Chapter 4 - Geocentric Models

This chapter introduced the simple linear regression model, a framework for estimating the association between a predictor variable and an outcome variable. The Gaussian distribution comprises the likelihood in such models, because it counts up the relative numbers of ways different combinations of means and standard deviations can produce an observation. To fit these models to data, the chapter introduced quadratic approximation of the posterior distribution and the tool quap. It also introduced new procedures for visualizing prior and posterior distributions.

Place each answer inside the code chunk (grey box). The code chunks should contain a text response or a code that completes/answers the question or activity requested. Make sure to include plots if the question requests them.

Finally, upon completion, name your final output .html file as: YourName_ANLY505-Year-Semester.html and publish the assignment to your R Pubs account and submit the link to Canvas. Each question is worth 5 points.

Questions

4-1. For the model definition below, simulate observed y values from the prior (not the posterior).
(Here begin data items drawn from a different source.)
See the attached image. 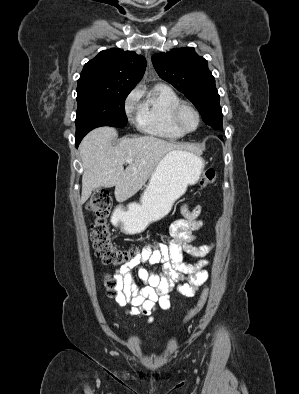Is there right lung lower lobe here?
<instances>
[{"mask_svg":"<svg viewBox=\"0 0 299 394\" xmlns=\"http://www.w3.org/2000/svg\"><path fill=\"white\" fill-rule=\"evenodd\" d=\"M84 136H85V135H83V134H77V133H76V136H75V138H76V142H75L76 147L78 146V144L80 143V141L82 140V138H83Z\"/></svg>","mask_w":299,"mask_h":394,"instance_id":"obj_1","label":"right lung lower lobe"}]
</instances>
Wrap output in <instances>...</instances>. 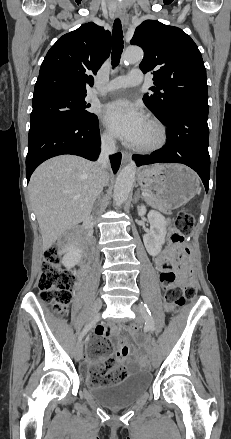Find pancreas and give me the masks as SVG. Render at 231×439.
Returning <instances> with one entry per match:
<instances>
[{
    "mask_svg": "<svg viewBox=\"0 0 231 439\" xmlns=\"http://www.w3.org/2000/svg\"><path fill=\"white\" fill-rule=\"evenodd\" d=\"M145 201L150 206H152L154 208L161 209V205L159 203V199L157 198V196L155 194L149 192L148 196L145 197Z\"/></svg>",
    "mask_w": 231,
    "mask_h": 439,
    "instance_id": "1",
    "label": "pancreas"
}]
</instances>
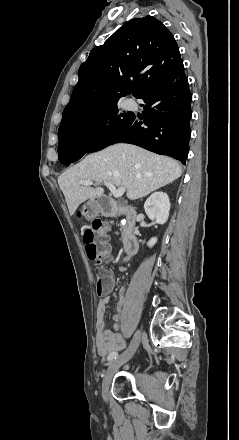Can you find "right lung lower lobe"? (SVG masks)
<instances>
[{
	"instance_id": "obj_1",
	"label": "right lung lower lobe",
	"mask_w": 239,
	"mask_h": 440,
	"mask_svg": "<svg viewBox=\"0 0 239 440\" xmlns=\"http://www.w3.org/2000/svg\"><path fill=\"white\" fill-rule=\"evenodd\" d=\"M137 98L143 99L146 104L143 117L133 113L125 123L99 136L90 145L62 147L58 150L60 162L69 165L85 153L125 142L171 156L185 165L191 136L192 95L182 60Z\"/></svg>"
}]
</instances>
Make sure to plot the simulation. \[\begin{align} \ y_i ∼ Normal(μ, σ) \\ \ μ ∼ Normal(0, 10) \\ \ σ ∼ Exponential(1) \\ \end{align}\]

set.seed(10)
sample_mu = rnorm(1e4, 0, 10)
sample_sigma = rexp(1e4, 1)
prior_y = rnorm(1e4, sample_mu, sample_sigma)
dens(prior_y, xlab="observed y values")

4-2. Translate the model just above into a quap formula.

quap_formula <- alist(
  y ~ dnorm(mu, sigma),
  mu ~ dnorm(0, 10),
  sigma ~ dexp(1))
4-3. Translate the quap model formula below into a mathematical model definition:

y ~ dnorm( mu , sigma ),
mu <- a + b*x,
a ~ dnorm( 0 , 10 ),
b ~ dunif( 0 , 1 ),
sigma ~ dexp( 1 )

\[\begin{align} \ y_i ∼ Normal(μ, σ) \\ \ μ_i ∼ α + βx_i \\ \ α ∼ Normal(0, 10) \\ \ β ∼ Uniform(0, 1) \\ \ σ ∼ Exponential (1) \\ \end{align}\]

#\[\begin{align} \ y_i ∼ Normal(μ, σ) \\ \ μ_i ∼ α + βx_i \\ \ α ∼ Normal(0, 10) \\ \ β ∼ Uniform(0, 1) \\ \ σ ∼ Exponential(1) \\ \end{align}\]
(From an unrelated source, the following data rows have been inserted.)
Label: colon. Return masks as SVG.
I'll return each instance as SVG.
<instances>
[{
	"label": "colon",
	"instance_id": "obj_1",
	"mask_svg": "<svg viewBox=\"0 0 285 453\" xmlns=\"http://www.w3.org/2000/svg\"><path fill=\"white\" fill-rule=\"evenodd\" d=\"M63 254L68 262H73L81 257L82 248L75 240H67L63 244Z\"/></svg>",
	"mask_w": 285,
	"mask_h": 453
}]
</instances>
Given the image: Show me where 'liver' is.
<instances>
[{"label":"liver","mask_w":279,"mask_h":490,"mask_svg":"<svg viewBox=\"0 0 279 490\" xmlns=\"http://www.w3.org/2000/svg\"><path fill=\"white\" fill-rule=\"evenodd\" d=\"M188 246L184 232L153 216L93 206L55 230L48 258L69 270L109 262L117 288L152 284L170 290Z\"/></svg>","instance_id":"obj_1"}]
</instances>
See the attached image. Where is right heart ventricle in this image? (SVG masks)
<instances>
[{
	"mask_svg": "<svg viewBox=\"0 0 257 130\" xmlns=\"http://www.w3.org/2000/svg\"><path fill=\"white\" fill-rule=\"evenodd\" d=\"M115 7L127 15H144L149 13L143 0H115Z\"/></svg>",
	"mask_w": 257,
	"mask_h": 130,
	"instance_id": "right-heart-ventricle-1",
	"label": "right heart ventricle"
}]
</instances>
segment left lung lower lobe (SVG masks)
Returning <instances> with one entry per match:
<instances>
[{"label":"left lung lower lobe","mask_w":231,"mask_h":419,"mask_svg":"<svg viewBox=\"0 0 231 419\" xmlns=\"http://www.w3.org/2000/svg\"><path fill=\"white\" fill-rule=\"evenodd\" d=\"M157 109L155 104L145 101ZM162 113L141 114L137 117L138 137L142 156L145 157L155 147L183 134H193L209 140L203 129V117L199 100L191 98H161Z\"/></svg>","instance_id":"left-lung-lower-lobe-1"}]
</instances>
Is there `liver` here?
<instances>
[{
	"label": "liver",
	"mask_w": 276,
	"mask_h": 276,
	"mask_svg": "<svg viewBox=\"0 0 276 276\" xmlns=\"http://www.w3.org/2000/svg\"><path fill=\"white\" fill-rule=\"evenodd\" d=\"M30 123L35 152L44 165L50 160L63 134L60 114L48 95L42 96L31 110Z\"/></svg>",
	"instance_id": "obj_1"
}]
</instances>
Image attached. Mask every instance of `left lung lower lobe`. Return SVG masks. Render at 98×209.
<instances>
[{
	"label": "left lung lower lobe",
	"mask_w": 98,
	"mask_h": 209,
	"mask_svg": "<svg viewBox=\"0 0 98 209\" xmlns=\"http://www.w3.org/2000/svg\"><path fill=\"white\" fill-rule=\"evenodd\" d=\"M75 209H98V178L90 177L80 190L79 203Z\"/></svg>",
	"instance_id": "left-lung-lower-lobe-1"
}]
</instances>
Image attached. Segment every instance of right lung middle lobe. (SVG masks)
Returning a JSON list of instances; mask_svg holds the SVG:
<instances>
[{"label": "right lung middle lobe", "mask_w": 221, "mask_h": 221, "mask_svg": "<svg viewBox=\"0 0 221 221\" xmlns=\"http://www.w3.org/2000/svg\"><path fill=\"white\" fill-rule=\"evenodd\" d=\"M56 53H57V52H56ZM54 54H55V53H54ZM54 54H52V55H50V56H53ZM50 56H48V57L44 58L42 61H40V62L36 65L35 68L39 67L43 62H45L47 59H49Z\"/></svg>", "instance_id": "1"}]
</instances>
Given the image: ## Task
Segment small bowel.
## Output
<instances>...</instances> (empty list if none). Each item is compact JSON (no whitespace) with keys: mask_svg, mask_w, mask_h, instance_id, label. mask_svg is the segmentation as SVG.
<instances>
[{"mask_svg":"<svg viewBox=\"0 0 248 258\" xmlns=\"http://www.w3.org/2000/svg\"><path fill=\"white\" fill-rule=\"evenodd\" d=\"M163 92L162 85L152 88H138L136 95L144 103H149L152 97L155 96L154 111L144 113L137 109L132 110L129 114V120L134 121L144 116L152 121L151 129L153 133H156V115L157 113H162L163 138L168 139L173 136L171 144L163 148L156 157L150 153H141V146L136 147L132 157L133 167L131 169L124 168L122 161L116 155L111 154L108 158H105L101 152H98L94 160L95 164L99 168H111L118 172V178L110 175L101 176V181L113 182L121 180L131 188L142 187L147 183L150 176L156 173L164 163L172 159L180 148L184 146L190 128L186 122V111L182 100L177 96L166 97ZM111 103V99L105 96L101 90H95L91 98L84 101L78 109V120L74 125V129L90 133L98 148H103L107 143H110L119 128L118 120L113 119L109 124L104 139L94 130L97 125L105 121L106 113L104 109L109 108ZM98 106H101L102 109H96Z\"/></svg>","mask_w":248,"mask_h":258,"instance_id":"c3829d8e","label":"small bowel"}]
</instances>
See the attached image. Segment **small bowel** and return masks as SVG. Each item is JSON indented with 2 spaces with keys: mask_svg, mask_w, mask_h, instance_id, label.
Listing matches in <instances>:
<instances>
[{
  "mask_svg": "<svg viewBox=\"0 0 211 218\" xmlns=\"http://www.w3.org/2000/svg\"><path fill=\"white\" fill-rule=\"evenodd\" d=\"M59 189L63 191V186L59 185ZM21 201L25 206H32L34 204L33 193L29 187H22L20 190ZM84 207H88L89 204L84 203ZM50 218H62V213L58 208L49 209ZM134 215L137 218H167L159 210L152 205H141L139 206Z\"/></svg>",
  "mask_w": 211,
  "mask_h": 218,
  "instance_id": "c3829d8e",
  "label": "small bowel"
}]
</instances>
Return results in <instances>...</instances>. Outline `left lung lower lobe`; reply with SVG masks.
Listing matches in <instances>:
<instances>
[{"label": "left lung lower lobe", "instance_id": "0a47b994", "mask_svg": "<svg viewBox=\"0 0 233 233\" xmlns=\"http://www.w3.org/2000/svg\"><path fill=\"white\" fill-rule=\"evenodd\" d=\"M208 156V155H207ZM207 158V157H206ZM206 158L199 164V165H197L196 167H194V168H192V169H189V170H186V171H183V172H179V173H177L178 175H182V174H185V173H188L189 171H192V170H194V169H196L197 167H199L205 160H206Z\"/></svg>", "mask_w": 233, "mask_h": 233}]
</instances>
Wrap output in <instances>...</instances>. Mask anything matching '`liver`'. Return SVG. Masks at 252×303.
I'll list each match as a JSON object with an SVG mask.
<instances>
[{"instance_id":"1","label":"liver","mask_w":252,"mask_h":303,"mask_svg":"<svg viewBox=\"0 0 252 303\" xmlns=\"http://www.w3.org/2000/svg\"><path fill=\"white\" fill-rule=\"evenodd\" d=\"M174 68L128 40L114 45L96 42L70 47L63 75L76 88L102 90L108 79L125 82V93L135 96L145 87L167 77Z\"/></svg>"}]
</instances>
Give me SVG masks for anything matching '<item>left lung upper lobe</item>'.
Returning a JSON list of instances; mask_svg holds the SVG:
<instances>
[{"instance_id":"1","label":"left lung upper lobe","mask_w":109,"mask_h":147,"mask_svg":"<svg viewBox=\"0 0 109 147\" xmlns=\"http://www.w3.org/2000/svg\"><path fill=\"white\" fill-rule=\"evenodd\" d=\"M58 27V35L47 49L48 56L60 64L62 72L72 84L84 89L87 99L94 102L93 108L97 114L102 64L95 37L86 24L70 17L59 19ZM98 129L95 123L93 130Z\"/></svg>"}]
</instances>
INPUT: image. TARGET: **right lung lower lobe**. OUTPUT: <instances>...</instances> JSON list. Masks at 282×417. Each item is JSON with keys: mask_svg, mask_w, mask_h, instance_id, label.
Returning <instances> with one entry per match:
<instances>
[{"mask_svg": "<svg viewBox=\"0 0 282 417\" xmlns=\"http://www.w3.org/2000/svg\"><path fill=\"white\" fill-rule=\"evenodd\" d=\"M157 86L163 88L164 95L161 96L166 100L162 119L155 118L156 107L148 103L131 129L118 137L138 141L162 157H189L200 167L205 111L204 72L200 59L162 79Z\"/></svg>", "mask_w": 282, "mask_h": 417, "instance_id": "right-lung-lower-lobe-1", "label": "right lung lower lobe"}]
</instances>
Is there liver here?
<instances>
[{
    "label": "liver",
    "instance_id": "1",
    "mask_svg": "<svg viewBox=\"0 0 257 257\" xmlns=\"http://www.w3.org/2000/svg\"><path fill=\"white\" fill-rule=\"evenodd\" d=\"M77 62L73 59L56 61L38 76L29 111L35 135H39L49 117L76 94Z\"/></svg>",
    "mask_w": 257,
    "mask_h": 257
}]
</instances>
4-4. A sample of students is measured for height each year for 3 years. After the third year, you want to fit a linear regression predicting height using year as a predictor. Write down the mathematical model definition for this regression, using any variable names and priors you choose. Be prepared to defend your choice of priors. Simulate from the priors that you chose to see what the model expects before it sees the data. Do this by sampling from the priors. Then consider 50 students, each simulated with a different prior draw. For each student simulate 3 years. Plot the 50 linear relationships with height(cm) on the y-axis and year on the x-axis. What can we do to make these priors more likely?

math model: \[\begin{align} \ h_i ∼ Normal(μ, σ) \\ \ μ_i ∼ α + βx_i \\ \ α ∼ Normal(130, 10) \\ \ β ∼ Normal(0, 10) \\ \ σ ∼ Uniform(0, 20) \\ \end{align}\]
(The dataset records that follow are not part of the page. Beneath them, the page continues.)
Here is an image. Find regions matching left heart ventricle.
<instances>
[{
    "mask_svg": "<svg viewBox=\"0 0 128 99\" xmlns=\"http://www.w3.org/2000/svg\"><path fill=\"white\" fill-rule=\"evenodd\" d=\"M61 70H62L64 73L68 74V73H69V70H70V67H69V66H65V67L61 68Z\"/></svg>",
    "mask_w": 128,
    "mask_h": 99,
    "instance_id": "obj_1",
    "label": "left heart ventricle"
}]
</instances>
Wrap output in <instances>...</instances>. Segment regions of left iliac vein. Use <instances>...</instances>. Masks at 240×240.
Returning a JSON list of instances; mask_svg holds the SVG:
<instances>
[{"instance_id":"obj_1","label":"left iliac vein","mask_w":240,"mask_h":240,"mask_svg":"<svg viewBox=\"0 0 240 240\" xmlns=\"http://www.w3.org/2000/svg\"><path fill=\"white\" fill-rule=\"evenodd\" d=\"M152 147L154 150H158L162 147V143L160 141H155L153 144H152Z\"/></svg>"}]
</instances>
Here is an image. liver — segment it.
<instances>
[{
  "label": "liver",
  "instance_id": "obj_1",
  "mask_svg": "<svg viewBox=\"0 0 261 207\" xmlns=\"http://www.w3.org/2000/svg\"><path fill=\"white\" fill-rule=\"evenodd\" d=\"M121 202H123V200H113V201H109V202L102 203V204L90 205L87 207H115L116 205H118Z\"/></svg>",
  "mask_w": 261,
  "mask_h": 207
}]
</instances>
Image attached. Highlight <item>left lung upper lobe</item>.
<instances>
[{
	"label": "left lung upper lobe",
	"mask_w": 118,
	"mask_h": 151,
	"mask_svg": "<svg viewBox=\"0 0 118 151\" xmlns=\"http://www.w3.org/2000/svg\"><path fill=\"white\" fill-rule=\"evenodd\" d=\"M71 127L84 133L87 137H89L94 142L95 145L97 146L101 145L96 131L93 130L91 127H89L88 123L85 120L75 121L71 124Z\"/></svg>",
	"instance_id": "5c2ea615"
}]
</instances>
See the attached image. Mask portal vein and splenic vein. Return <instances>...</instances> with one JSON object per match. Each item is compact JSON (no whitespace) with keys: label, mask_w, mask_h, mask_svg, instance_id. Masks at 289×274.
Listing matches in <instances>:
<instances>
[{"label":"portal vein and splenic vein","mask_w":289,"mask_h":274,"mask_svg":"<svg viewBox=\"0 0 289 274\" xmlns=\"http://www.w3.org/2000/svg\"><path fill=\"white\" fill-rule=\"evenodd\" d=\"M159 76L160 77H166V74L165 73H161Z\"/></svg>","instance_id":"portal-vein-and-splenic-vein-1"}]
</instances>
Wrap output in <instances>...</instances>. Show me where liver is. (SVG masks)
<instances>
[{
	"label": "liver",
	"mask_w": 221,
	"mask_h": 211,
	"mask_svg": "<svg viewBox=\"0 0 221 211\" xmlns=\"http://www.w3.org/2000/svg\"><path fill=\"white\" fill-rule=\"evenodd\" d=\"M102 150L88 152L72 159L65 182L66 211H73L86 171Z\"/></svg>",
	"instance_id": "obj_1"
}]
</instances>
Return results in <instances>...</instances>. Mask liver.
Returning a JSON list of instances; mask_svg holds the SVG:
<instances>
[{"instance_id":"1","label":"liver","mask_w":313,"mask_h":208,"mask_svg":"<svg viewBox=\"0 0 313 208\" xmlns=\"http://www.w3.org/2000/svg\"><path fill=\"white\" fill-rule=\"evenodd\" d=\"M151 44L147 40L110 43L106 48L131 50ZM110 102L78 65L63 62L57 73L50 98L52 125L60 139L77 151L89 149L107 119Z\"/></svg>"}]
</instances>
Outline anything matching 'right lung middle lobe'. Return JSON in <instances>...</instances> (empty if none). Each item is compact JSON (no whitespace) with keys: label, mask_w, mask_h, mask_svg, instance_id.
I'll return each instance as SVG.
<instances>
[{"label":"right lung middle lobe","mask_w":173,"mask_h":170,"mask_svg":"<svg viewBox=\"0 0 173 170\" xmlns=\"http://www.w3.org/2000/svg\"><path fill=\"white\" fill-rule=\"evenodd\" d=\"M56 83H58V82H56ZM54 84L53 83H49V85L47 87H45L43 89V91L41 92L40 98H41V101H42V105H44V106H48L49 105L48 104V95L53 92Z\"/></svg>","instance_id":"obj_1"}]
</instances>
# Validate with simulation data
# the variable alpha is set up with a relatively reasonable average height of the student, which is around 130cm, so that the distribution for alpha have a mean of 130 and the variance of 10 ensure the simulated alpha shouldn't be too vary from the mean.

# beta is the slope of correlation coefficient between year and height, therefore I start by setting up a normal distribution with mean of zero and variance 10, to make this slope could be either positive or negative (but it might not be negative in the real world)

# finally the sigma give us some randomness, which we don't want this number to be too small or too big, but the sigma should be non-negative, therefore I use the uniform distribution to control the sigma range

#simulation with 50 student, each simulate 3 years
set.seed(10)
sample_alpha <- rnorm(50,130,10)
sample_beta <- rnorm(50,0,10)
sample_sigma <- runif(50, 0,20)

year <- seq(from =1, to=3, len=3)

plot(NULL, xlim=c(1,3),ylim=c(60,200),
     xlab ="Years", ylab = "Height(cm)", main = "linear plots of students' height vs year")
for (i in 1:50)
  lines (year, sample_alpha[i] + sample_beta[i] *year , lwd=3 , col=2)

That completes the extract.